Ricordate sempre che il vostro artista è un bambino; trovarlo e proteggerlo, concedendo a voi stessi il permesso di creare, è come imparare a camminare. Inizialmente si gattona, seguiranno i primi passi e non mancheranno le cadute: quadri che sembrano prove di colori, film che paiono immagini di una telecamera lasciata accesa per errore, prime poesie che non sono neppure all'altezza di un bigliettino di auguri. Tipicamente, l'artista-ombra in convalescenza continuerà a valutare questi tentativi come segni decisivi per scoraggiare ulteriori esplorazioni. Giudicare i vostri primi tentativi creativi equivale a "violentare" l'artista che è in voi.
da "La via dell’artista" di Julia Cameron
Questo è un estratto di un libro particolarmente ispiratore “La via dell'artista”, un testo che racconta del nostro censore interiore e dell'importanza di essere indulgenti con noi stessi, di darci tempo, di accettarci, avere fiducia in noi e credere che in ogni momento stiamo facendo del nostro meglio.
Credo che un poco di autoanalisi non sia dannosa, ma diverso è avere perennemente l'occhio critico puntato solo sul negativo, incapaci di accettazione, pretendendo troppo da sé e dal proprio “bambino-artista“ nel suo cammino di crescita. Neanche io posso dire di esser sempre stata immune da tutto questo. Purtroppo il censore interiore distruttivo e divorante pare sia vecchio come il mondo o quasi. Del resto lo possiamo ritrovare simbolicamente già nella storia antica: rifacendoci ai miti dell'antica Grecia possiamo menzionare, ad esempio, Urano e Crono, i due padri, il primo che non permetteva ai propri figli di nascere, il secondo che li divorava. E possiamo intuire che simbolicamente il bambino è proprio metafora delle possibilità di scoperta, della creatività, della sensorialità e delle capacità intuitive che, in qualche modo, possono essere collegate alle caratteristiche del nostro emisfero destro del cervello. Tutte queste qualità positive e istintive vivono sotto la minaccia costante del censore che è in noi e che cerca di divorare il nostro lato bambino.
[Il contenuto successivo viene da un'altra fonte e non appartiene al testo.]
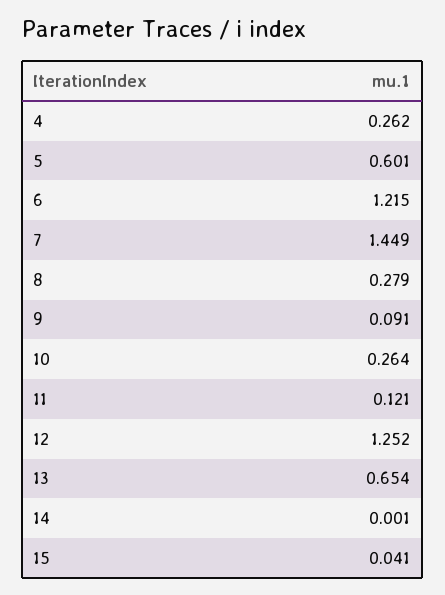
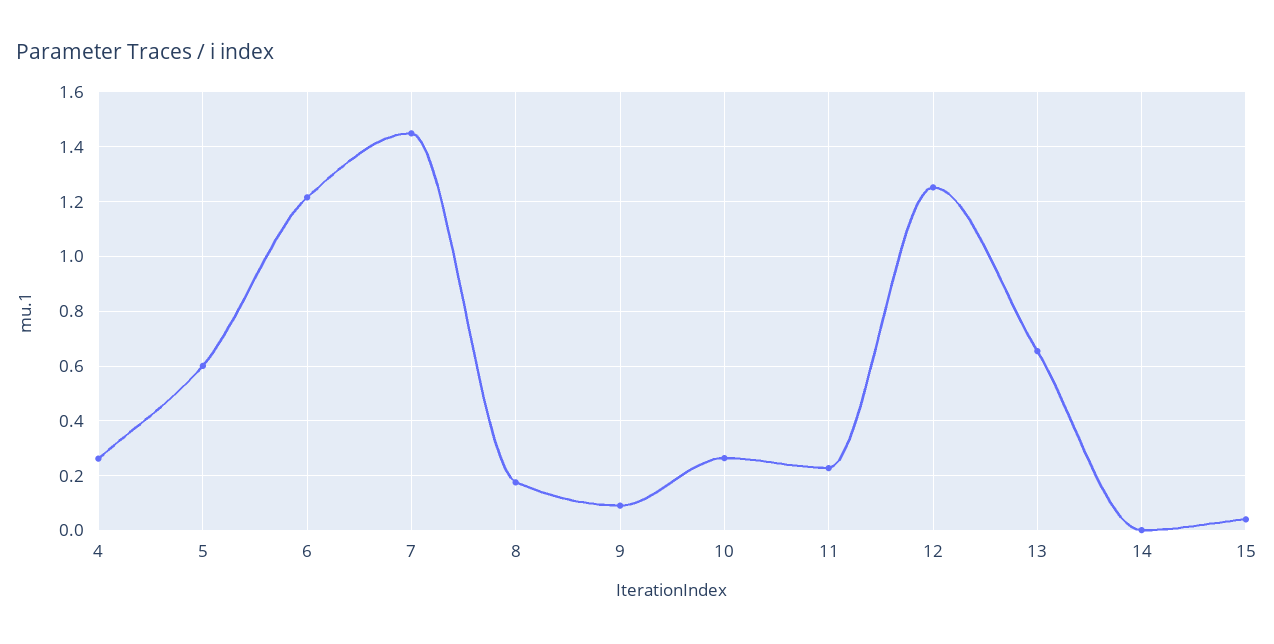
  {
    "4": 0.262,
    "5": 0.601,
    "6": 1.215,
    "7": 1.449,
-   "8": 0.279,
+   "8": 0.175,
    "9": 0.091,
    "10": 0.264,
-   "11": 0.121,
+   "11": 0.225,
    "12": 1.252,
    "13": 0.654,
    "14": 0.001,
    "15": 0.041
  }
Ci hanno insegnato la non fiducia, a sottolineare il dettaglio negativo senza aiutarci ad accettarlo, a dividere in modo categorico il bello dal brutto, il giusto dall'ingiusto, il buono e accettabile dal peccaminoso e vergognoso.
La sopravvivenza in questo bellissimo pianeta è garantita dal fatto che è abitato da specie diverse e che ognuna è utile all'ecosistema generale, quindi questo, io credo, non può che essere valido anche in campo musicale: ogni musicista, ogni essere umano, ha un suo dono da portare al prossimo, con le sue particolari caratteristiche così come ogni cantante ha la sua particolare voce. Tra i miei allievi trovo chi ha iscritto nell'istinto l'urlo, il belting, chi invece naturalmente cantando si sente a suo agio “girando la voce” nel registro di testa.
Io credo che un buon insegnante stimoli l'allievo verso la ricerca di nuove possibilità vocali e di un equilibrio armonioso nell'emissione nel rispetto delle caratteristiche innate di ognuno. Eppure ci hanno insegnato a omologarci per rispondere a un modello di irrealistica perfezione a scapito dell'autenticità e, anche se siamo in un periodo storico di apparente libertà, dietro alla trasgressione delle regole, vive ancora nascosto ma svariate volte sovrano, lo spirito distruttivo del padre divorante. E questo lo possiamo notare nella severità con cui ci giudichiamo auto punendoci con aspettative irrealistiche verso noi stessi.